Rising and falling with the tides of every faculty whim, the tutorial system of the Department of Economics faces the prospect of a watery grave. Last spring, a two year suspension of all tutorial was voted by the Department, except for Seniors writing honors theses. At the end of the two years, the possibilities and value of the continuance of the tutorial system are destined to be reassessed. The uncertainty of the suspension period, however, poses a gloomy outlook for a tutorial system which is gasping its last breath in many departments of the University.
Confronted with nearly 750 undergraduate concentrators, 289 graduate students, and an enrollment of almost 1200 in Economics A, the Department of Economics is tottering under the weight of an unprecedented post-war popularity. To meet this avalanche, the Department has twenty professors and assistant professors, six annual instructors, and twenty-four full and part time teaching fellows. The Economics faculty has been enlarged to the limits of availability, but besides increased teaching burdens, staff time formerly devoted to tutorial has been sapped away by other interests, such as General Education and Area Studies. The financial conundrum is not lacking either: the pressure of steadily increasing costs throughout the University threatens a limit to the size of a staff which the department could support.

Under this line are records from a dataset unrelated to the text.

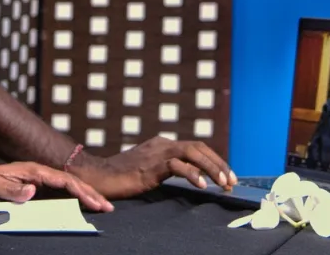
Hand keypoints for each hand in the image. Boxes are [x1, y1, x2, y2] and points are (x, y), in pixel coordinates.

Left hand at [0, 162, 112, 212]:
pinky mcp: (35, 191)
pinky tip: (84, 206)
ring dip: (85, 197)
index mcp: (32, 170)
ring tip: (102, 206)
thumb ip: (11, 190)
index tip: (95, 201)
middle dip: (90, 194)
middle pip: (71, 183)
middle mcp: (38, 174)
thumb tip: (33, 192)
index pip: (63, 180)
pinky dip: (74, 200)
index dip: (81, 191)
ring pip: (68, 189)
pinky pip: (59, 195)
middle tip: (108, 206)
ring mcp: (38, 182)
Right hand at [69, 137, 235, 199]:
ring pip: (192, 153)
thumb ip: (167, 168)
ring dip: (212, 169)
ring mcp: (157, 153)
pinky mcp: (151, 165)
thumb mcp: (150, 169)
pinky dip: (193, 175)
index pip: (196, 147)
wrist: (98, 176)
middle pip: (199, 148)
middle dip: (219, 164)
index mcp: (163, 144)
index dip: (215, 161)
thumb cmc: (122, 176)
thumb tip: (190, 176)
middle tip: (232, 181)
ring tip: (223, 184)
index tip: (227, 177)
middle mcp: (162, 144)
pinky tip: (202, 186)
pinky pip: (177, 166)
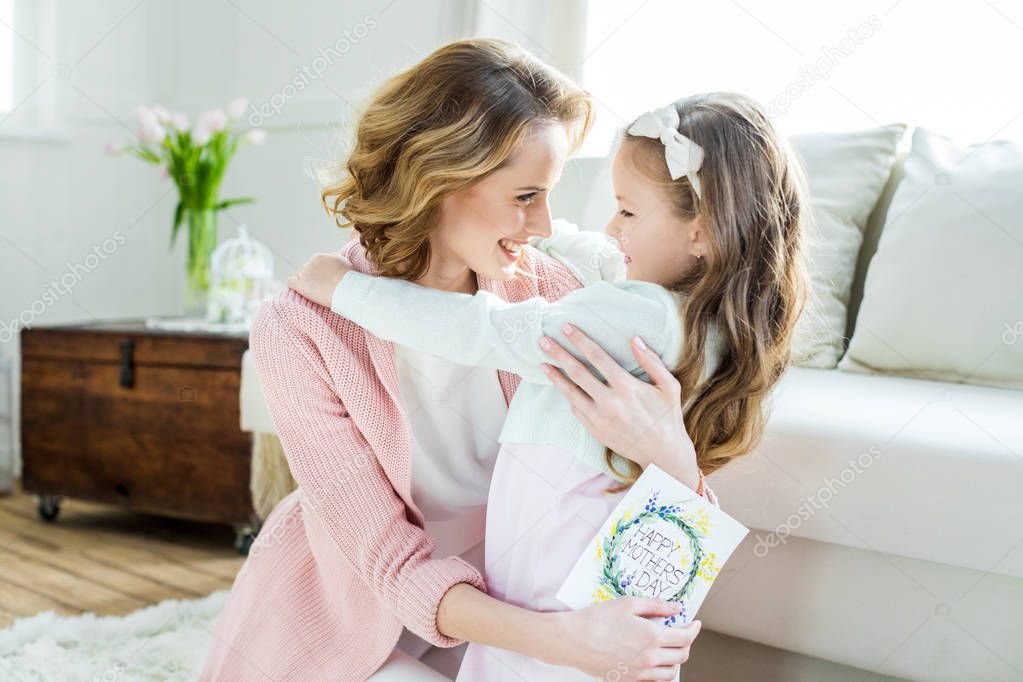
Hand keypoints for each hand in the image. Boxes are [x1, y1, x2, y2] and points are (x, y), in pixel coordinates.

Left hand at [287, 252, 352, 307]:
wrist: (345, 288)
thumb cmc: (348, 277)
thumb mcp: (343, 261)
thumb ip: (333, 259)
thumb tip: (330, 260)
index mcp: (319, 257)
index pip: (313, 263)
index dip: (318, 272)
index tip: (323, 279)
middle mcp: (310, 263)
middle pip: (306, 269)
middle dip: (311, 277)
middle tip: (319, 286)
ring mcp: (304, 273)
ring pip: (299, 275)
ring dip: (305, 282)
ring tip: (313, 290)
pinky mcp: (300, 284)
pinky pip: (291, 282)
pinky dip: (294, 286)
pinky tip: (301, 291)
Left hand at [539, 325, 700, 489]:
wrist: (663, 455)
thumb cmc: (668, 417)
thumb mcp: (669, 386)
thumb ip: (651, 361)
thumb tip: (635, 339)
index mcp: (627, 387)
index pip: (598, 357)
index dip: (580, 341)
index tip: (566, 328)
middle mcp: (609, 402)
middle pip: (577, 372)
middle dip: (559, 354)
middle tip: (543, 341)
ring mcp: (599, 419)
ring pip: (570, 393)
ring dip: (555, 377)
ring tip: (542, 363)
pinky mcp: (595, 431)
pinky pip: (576, 410)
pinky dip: (568, 397)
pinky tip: (562, 387)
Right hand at [544, 597, 700, 680]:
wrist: (573, 640)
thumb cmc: (597, 620)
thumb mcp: (628, 604)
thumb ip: (656, 605)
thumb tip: (676, 608)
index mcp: (652, 637)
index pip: (685, 637)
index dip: (694, 629)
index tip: (694, 624)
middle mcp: (649, 658)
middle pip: (681, 656)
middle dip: (686, 644)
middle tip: (682, 634)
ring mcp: (639, 673)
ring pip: (670, 673)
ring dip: (675, 661)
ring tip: (669, 650)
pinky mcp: (628, 681)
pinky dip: (659, 673)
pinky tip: (653, 662)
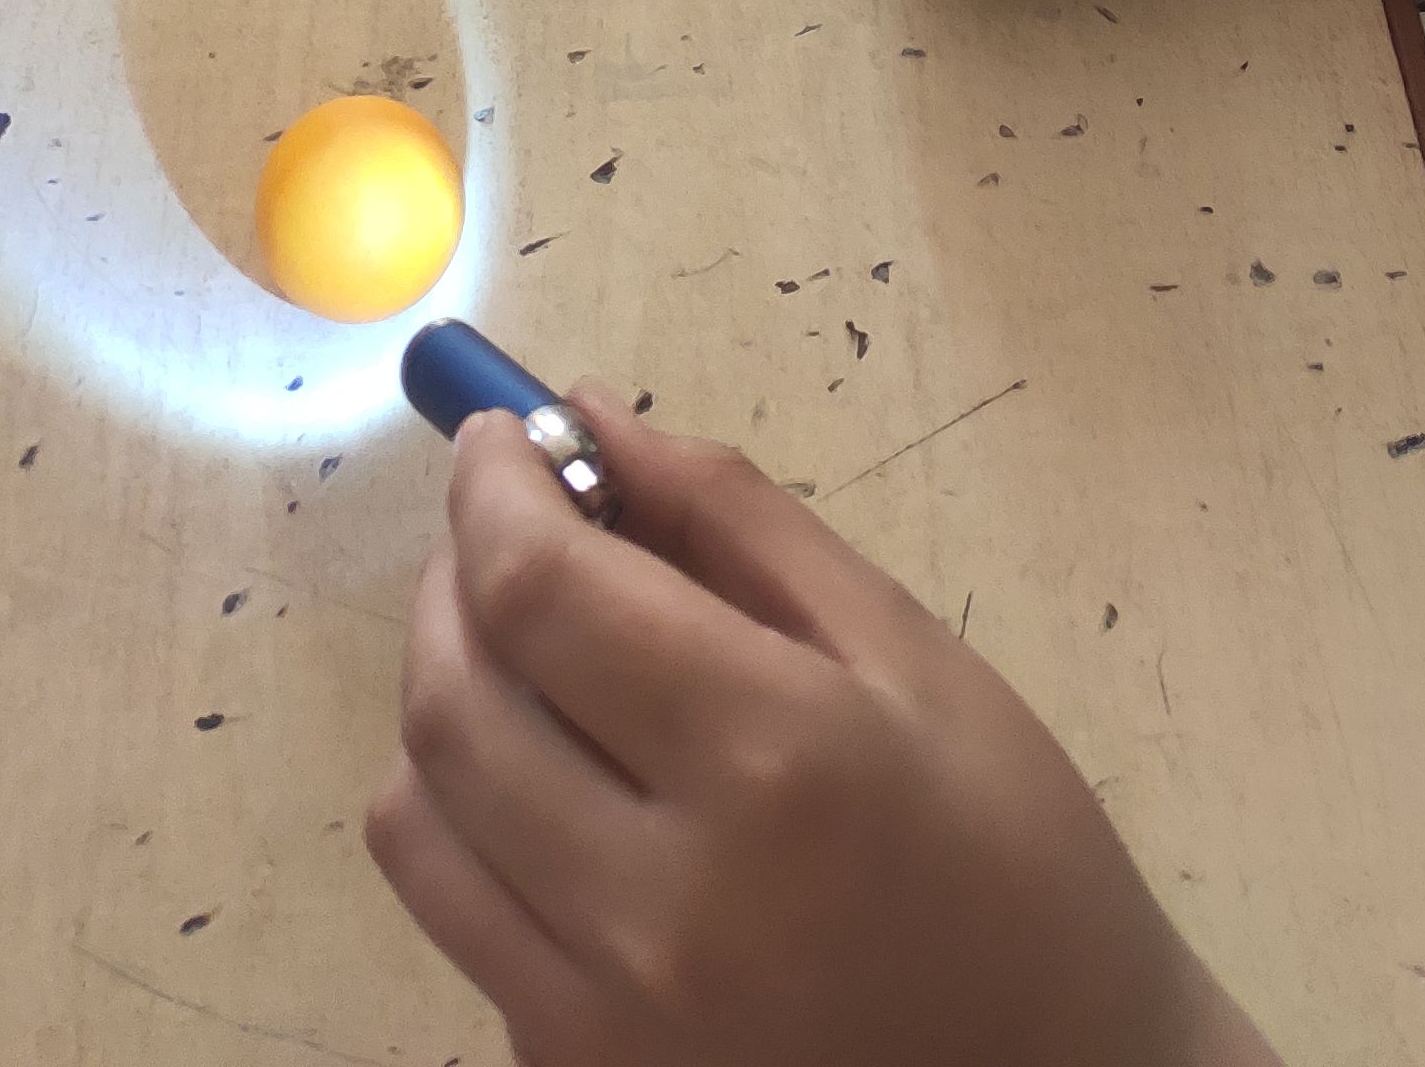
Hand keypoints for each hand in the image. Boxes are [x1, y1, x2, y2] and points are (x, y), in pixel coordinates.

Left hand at [371, 396, 1252, 1066]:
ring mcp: (604, 1019)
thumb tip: (583, 418)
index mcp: (772, 764)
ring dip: (446, 697)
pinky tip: (558, 780)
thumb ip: (732, 520)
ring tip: (524, 650)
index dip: (493, 490)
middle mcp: (661, 906)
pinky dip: (476, 817)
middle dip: (455, 579)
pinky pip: (459, 915)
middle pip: (451, 701)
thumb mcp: (902, 649)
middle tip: (510, 528)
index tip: (505, 437)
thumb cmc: (1009, 847)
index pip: (537, 591)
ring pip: (415, 817)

If the verdict of the suspension survey finds the sacrifice of departmental resources to the tutorial system of insufficient worth, the axe will fall, officially and unfortunately. For under the prevalent mass education procedures in the College, the value of some personalized instruction is indisputable. One crop of the untutored specimens of the suspension period will be graduated next June. It is reasonable to suspect that the finished products will be Fords rather than Buicks. Fortunately, however, even during the temporary abeyance of the tutorial system, the Department of Economics has compensated with a generous offering of courses. Some other departments not only have curtailed tutorial, but still present inadequate course coverages of their fields.

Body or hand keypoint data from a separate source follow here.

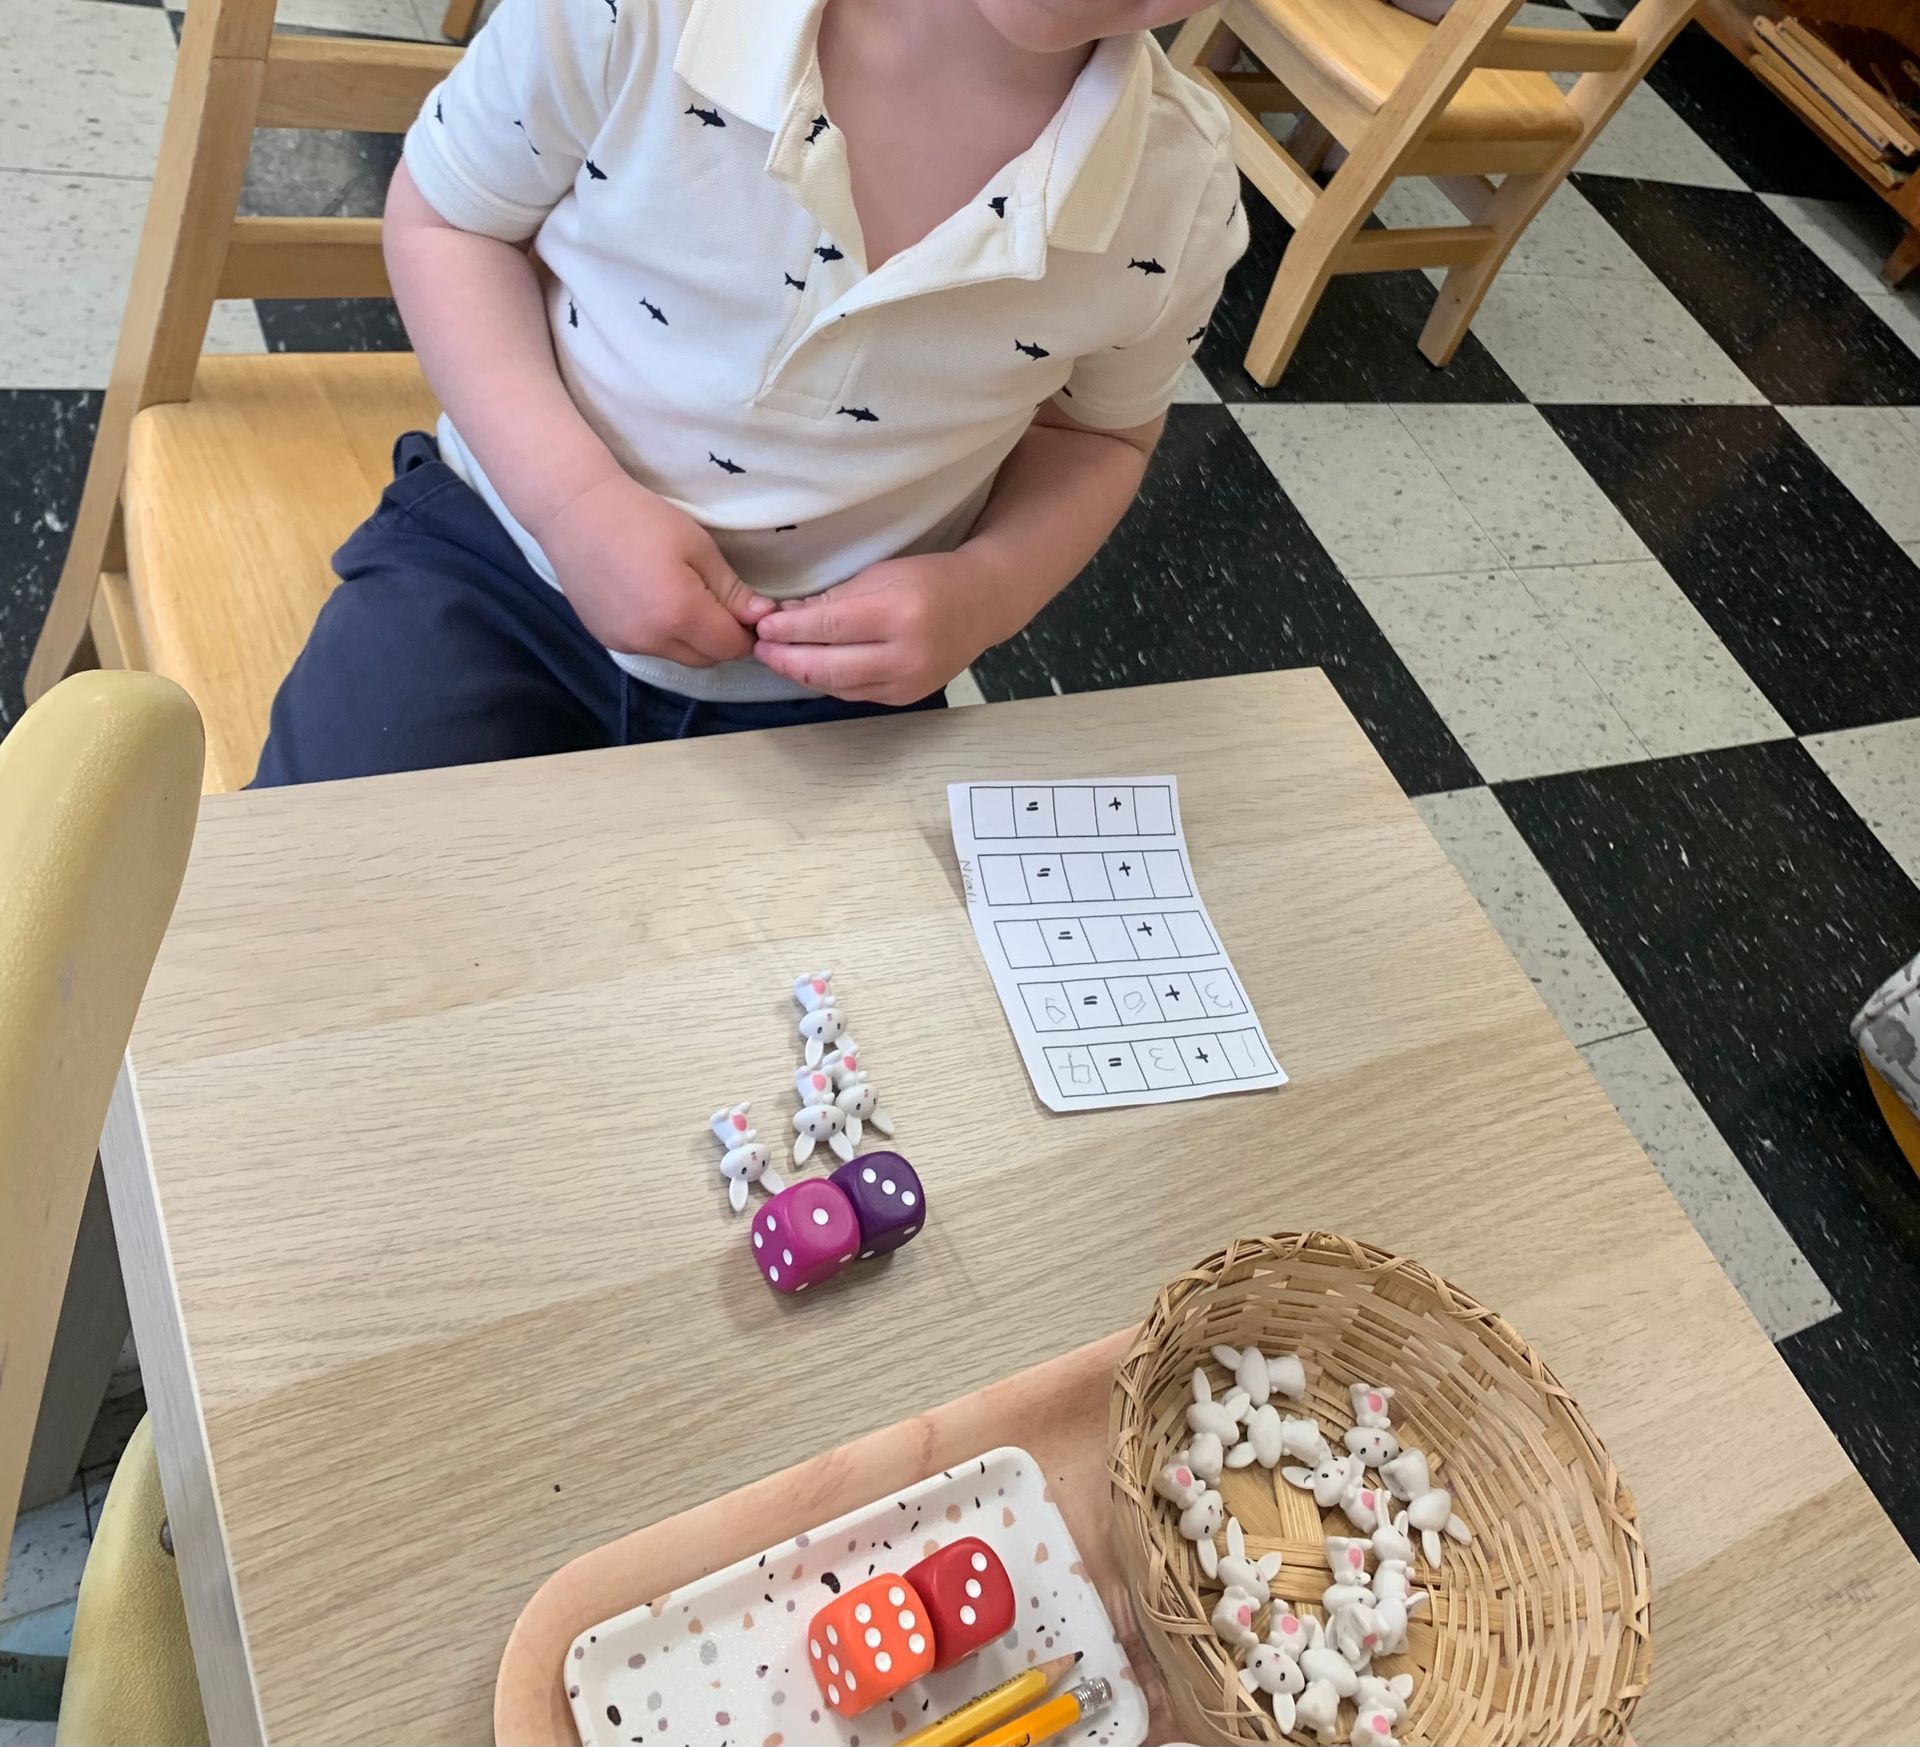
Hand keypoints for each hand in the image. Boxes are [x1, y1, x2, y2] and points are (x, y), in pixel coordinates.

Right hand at [534, 472, 771, 664]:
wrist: (573, 511)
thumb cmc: (641, 518)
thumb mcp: (698, 547)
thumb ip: (732, 590)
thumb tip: (762, 617)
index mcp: (680, 615)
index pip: (731, 647)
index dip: (746, 633)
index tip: (748, 610)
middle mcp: (652, 640)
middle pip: (706, 659)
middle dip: (721, 638)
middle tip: (720, 602)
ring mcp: (626, 644)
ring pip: (678, 656)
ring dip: (692, 640)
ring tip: (685, 599)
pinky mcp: (607, 639)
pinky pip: (651, 648)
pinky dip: (663, 636)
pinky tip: (654, 602)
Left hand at [752, 551, 993, 703]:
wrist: (982, 606)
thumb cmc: (930, 579)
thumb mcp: (882, 574)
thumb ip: (835, 599)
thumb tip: (786, 616)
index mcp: (899, 615)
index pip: (830, 629)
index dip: (791, 631)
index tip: (764, 627)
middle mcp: (905, 656)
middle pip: (831, 667)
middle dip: (788, 660)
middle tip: (760, 649)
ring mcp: (907, 683)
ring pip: (839, 687)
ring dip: (802, 675)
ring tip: (776, 660)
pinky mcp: (905, 698)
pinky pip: (855, 694)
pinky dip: (828, 682)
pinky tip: (808, 669)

Such a complete abandonment of the tutorial system, though possibly a temporary one, is nevertheless not justifiable, regardless of the difficulties which the Department faces. The situation in Economics serves to underscore the fundamental problem of educational preference which underlies the fate of the tutorial system in most departments of the University. During the post-war enrollment peak, the necessity of a reduced tutorial system is understandable, but the greatest danger lies in the not too distant future when the University begins to contract. For at that time, unless an ever-growing student demand for the tutorial system persists, the already well-defined faculty apathy to the system will succeed in directing the permanent flow of departmental resources to other fields.